ENTRIES SHOWN ▸
* * * * * * * * *

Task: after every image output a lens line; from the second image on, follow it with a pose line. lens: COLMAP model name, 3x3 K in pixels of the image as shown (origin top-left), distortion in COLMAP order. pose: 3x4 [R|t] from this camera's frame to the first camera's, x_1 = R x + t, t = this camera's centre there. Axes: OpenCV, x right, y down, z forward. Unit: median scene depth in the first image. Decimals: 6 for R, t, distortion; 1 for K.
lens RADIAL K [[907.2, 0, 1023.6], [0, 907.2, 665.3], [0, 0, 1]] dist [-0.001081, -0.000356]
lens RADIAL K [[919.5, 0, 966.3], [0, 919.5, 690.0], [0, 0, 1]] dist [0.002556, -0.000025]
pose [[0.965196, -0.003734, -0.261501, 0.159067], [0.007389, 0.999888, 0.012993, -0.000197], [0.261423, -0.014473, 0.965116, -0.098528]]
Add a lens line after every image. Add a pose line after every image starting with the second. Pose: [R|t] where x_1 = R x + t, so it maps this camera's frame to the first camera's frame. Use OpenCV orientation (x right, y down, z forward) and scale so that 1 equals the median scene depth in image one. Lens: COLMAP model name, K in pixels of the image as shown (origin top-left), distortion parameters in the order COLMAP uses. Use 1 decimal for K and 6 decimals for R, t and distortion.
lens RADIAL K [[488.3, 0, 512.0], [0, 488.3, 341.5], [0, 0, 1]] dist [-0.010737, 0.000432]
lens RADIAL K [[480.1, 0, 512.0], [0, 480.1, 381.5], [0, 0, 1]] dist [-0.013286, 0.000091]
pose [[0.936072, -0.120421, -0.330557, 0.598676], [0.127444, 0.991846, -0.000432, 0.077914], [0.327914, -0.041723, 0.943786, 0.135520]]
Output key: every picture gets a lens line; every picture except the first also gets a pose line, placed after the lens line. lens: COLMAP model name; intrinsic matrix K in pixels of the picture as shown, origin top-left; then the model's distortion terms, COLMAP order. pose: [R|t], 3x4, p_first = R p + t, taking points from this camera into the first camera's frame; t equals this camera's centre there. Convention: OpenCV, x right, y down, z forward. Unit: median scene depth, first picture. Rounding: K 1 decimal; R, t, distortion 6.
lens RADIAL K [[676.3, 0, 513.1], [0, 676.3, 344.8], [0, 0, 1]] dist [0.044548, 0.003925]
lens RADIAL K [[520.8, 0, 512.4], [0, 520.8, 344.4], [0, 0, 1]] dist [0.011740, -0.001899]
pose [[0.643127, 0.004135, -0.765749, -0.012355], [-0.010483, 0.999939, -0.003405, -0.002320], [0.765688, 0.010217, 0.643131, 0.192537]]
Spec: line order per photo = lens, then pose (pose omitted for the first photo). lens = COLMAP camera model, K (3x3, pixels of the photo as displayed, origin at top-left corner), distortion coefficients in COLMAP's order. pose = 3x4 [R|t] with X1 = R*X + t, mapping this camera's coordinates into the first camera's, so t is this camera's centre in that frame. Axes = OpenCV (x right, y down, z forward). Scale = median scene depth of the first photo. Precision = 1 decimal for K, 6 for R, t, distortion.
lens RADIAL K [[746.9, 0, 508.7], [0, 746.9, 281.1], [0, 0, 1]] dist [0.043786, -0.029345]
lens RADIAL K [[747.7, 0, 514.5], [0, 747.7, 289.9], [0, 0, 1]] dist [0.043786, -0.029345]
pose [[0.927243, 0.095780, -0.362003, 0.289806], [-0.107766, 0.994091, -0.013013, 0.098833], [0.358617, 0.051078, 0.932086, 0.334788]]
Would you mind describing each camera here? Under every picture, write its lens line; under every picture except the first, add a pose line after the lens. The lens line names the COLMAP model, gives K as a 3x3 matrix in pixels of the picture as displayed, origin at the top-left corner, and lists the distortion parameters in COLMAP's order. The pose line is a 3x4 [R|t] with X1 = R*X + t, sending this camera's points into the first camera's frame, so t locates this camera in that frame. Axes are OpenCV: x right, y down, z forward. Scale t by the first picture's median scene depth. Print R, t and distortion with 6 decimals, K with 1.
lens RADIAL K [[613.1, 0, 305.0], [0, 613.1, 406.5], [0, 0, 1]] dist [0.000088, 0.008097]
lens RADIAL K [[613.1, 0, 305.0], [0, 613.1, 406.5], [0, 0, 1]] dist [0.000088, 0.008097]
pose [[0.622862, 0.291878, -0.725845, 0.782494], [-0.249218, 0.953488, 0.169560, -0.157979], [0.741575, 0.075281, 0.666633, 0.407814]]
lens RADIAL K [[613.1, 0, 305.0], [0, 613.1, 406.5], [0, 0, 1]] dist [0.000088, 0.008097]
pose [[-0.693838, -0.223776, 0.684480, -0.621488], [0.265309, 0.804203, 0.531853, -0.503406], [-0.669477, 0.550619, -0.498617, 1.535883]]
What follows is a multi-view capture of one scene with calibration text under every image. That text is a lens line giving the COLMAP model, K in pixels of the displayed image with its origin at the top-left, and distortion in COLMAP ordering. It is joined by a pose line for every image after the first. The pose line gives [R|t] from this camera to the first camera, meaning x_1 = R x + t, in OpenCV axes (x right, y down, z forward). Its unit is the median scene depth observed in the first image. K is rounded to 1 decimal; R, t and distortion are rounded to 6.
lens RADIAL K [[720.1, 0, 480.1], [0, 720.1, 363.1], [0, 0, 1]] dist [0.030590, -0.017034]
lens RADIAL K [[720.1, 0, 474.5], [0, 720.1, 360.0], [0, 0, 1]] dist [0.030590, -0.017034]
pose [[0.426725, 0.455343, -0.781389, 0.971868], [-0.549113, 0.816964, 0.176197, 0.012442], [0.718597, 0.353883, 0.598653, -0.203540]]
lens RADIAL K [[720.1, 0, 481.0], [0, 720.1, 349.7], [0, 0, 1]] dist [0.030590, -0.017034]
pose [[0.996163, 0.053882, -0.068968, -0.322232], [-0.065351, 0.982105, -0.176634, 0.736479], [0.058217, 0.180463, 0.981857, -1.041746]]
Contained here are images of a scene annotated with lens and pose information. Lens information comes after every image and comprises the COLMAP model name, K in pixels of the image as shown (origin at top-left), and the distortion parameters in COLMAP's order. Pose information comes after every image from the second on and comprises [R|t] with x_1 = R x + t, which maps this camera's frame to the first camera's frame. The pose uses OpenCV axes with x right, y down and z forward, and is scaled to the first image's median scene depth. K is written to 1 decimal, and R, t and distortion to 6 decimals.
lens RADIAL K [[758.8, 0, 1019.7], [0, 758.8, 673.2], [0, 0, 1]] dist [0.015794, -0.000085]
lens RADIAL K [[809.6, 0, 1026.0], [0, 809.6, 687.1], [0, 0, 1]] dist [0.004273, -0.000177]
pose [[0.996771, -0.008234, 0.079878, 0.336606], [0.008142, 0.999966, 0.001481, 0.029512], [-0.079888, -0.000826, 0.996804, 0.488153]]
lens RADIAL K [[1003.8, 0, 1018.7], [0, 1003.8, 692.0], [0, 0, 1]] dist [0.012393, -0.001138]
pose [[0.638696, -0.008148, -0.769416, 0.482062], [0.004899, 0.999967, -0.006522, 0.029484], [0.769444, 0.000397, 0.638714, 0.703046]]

* * * * * * * * *

Reproduce every one of the records above verbatim, keeping their original order.

Task: after every image output a lens line; from the second image on, follow it with a pose line. lens: COLMAP model name, 3x3 K in pixels of the image as shown (origin top-left), distortion in COLMAP order. pose: 3x4 [R|t] from this camera's frame to the first camera's, x_1 = R x + t, t = this camera's centre there. Axes: OpenCV, x right, y down, z forward. Unit: median scene depth in the first image. Decimals: 6 for R, t, distortion; 1 for K.
lens RADIAL K [[907.2, 0, 1023.6], [0, 907.2, 665.3], [0, 0, 1]] dist [-0.001081, -0.000356]
lens RADIAL K [[919.5, 0, 966.3], [0, 919.5, 690.0], [0, 0, 1]] dist [0.002556, -0.000025]
pose [[0.965196, -0.003734, -0.261501, 0.159067], [0.007389, 0.999888, 0.012993, -0.000197], [0.261423, -0.014473, 0.965116, -0.098528]]
Add a lens line after every image. Add a pose line after every image starting with the second. Pose: [R|t] where x_1 = R x + t, so it maps this camera's frame to the first camera's frame. Use OpenCV orientation (x right, y down, z forward) and scale so that 1 equals the median scene depth in image one. Lens: COLMAP model name, K in pixels of the image as shown (origin top-left), distortion parameters in the order COLMAP uses. Use 1 decimal for K and 6 decimals for R, t and distortion.
lens RADIAL K [[488.3, 0, 512.0], [0, 488.3, 341.5], [0, 0, 1]] dist [-0.010737, 0.000432]
lens RADIAL K [[480.1, 0, 512.0], [0, 480.1, 381.5], [0, 0, 1]] dist [-0.013286, 0.000091]
pose [[0.936072, -0.120421, -0.330557, 0.598676], [0.127444, 0.991846, -0.000432, 0.077914], [0.327914, -0.041723, 0.943786, 0.135520]]
Output key: every picture gets a lens line; every picture except the first also gets a pose line, placed after the lens line. lens: COLMAP model name; intrinsic matrix K in pixels of the picture as shown, origin top-left; then the model's distortion terms, COLMAP order. pose: [R|t], 3x4, p_first = R p + t, taking points from this camera into the first camera's frame; t equals this camera's centre there. Convention: OpenCV, x right, y down, z forward. Unit: median scene depth, first picture. Rounding: K 1 decimal; R, t, distortion 6.
lens RADIAL K [[676.3, 0, 513.1], [0, 676.3, 344.8], [0, 0, 1]] dist [0.044548, 0.003925]
lens RADIAL K [[520.8, 0, 512.4], [0, 520.8, 344.4], [0, 0, 1]] dist [0.011740, -0.001899]
pose [[0.643127, 0.004135, -0.765749, -0.012355], [-0.010483, 0.999939, -0.003405, -0.002320], [0.765688, 0.010217, 0.643131, 0.192537]]
Spec: line order per photo = lens, then pose (pose omitted for the first photo). lens = COLMAP camera model, K (3x3, pixels of the photo as displayed, origin at top-left corner), distortion coefficients in COLMAP's order. pose = 3x4 [R|t] with X1 = R*X + t, mapping this camera's coordinates into the first camera's, so t is this camera's centre in that frame. Axes = OpenCV (x right, y down, z forward). Scale = median scene depth of the first photo. Precision = 1 decimal for K, 6 for R, t, distortion.
lens RADIAL K [[746.9, 0, 508.7], [0, 746.9, 281.1], [0, 0, 1]] dist [0.043786, -0.029345]
lens RADIAL K [[747.7, 0, 514.5], [0, 747.7, 289.9], [0, 0, 1]] dist [0.043786, -0.029345]
pose [[0.927243, 0.095780, -0.362003, 0.289806], [-0.107766, 0.994091, -0.013013, 0.098833], [0.358617, 0.051078, 0.932086, 0.334788]]
Would you mind describing each camera here? Under every picture, write its lens line; under every picture except the first, add a pose line after the lens. The lens line names the COLMAP model, gives K as a 3x3 matrix in pixels of the picture as displayed, origin at the top-left corner, and lists the distortion parameters in COLMAP's order. The pose line is a 3x4 [R|t] with X1 = R*X + t, sending this camera's points into the first camera's frame, so t locates this camera in that frame. Axes are OpenCV: x right, y down, z forward. Scale t by the first picture's median scene depth. Print R, t and distortion with 6 decimals, K with 1.
lens RADIAL K [[613.1, 0, 305.0], [0, 613.1, 406.5], [0, 0, 1]] dist [0.000088, 0.008097]
lens RADIAL K [[613.1, 0, 305.0], [0, 613.1, 406.5], [0, 0, 1]] dist [0.000088, 0.008097]
pose [[0.622862, 0.291878, -0.725845, 0.782494], [-0.249218, 0.953488, 0.169560, -0.157979], [0.741575, 0.075281, 0.666633, 0.407814]]
lens RADIAL K [[613.1, 0, 305.0], [0, 613.1, 406.5], [0, 0, 1]] dist [0.000088, 0.008097]
pose [[-0.693838, -0.223776, 0.684480, -0.621488], [0.265309, 0.804203, 0.531853, -0.503406], [-0.669477, 0.550619, -0.498617, 1.535883]]
What follows is a multi-view capture of one scene with calibration text under every image. That text is a lens line giving the COLMAP model, K in pixels of the displayed image with its origin at the top-left, and distortion in COLMAP ordering. It is joined by a pose line for every image after the first. The pose line gives [R|t] from this camera to the first camera, meaning x_1 = R x + t, in OpenCV axes (x right, y down, z forward). Its unit is the median scene depth observed in the first image. K is rounded to 1 decimal; R, t and distortion are rounded to 6.
lens RADIAL K [[720.1, 0, 480.1], [0, 720.1, 363.1], [0, 0, 1]] dist [0.030590, -0.017034]
lens RADIAL K [[720.1, 0, 474.5], [0, 720.1, 360.0], [0, 0, 1]] dist [0.030590, -0.017034]
pose [[0.426725, 0.455343, -0.781389, 0.971868], [-0.549113, 0.816964, 0.176197, 0.012442], [0.718597, 0.353883, 0.598653, -0.203540]]
lens RADIAL K [[720.1, 0, 481.0], [0, 720.1, 349.7], [0, 0, 1]] dist [0.030590, -0.017034]
pose [[0.996163, 0.053882, -0.068968, -0.322232], [-0.065351, 0.982105, -0.176634, 0.736479], [0.058217, 0.180463, 0.981857, -1.041746]]
Contained here are images of a scene annotated with lens and pose information. Lens information comes after every image and comprises the COLMAP model name, K in pixels of the image as shown (origin at top-left), and the distortion parameters in COLMAP's order. Pose information comes after every image from the second on and comprises [R|t] with x_1 = R x + t, which maps this camera's frame to the first camera's frame. The pose uses OpenCV axes with x right, y down and z forward, and is scaled to the first image's median scene depth. K is written to 1 decimal, and R, t and distortion to 6 decimals.
lens RADIAL K [[758.8, 0, 1019.7], [0, 758.8, 673.2], [0, 0, 1]] dist [0.015794, -0.000085]
lens RADIAL K [[809.6, 0, 1026.0], [0, 809.6, 687.1], [0, 0, 1]] dist [0.004273, -0.000177]
pose [[0.996771, -0.008234, 0.079878, 0.336606], [0.008142, 0.999966, 0.001481, 0.029512], [-0.079888, -0.000826, 0.996804, 0.488153]]
lens RADIAL K [[1003.8, 0, 1018.7], [0, 1003.8, 692.0], [0, 0, 1]] dist [0.012393, -0.001138]
pose [[0.638696, -0.008148, -0.769416, 0.482062], [0.004899, 0.999967, -0.006522, 0.029484], [0.769444, 0.000397, 0.638714, 0.703046]]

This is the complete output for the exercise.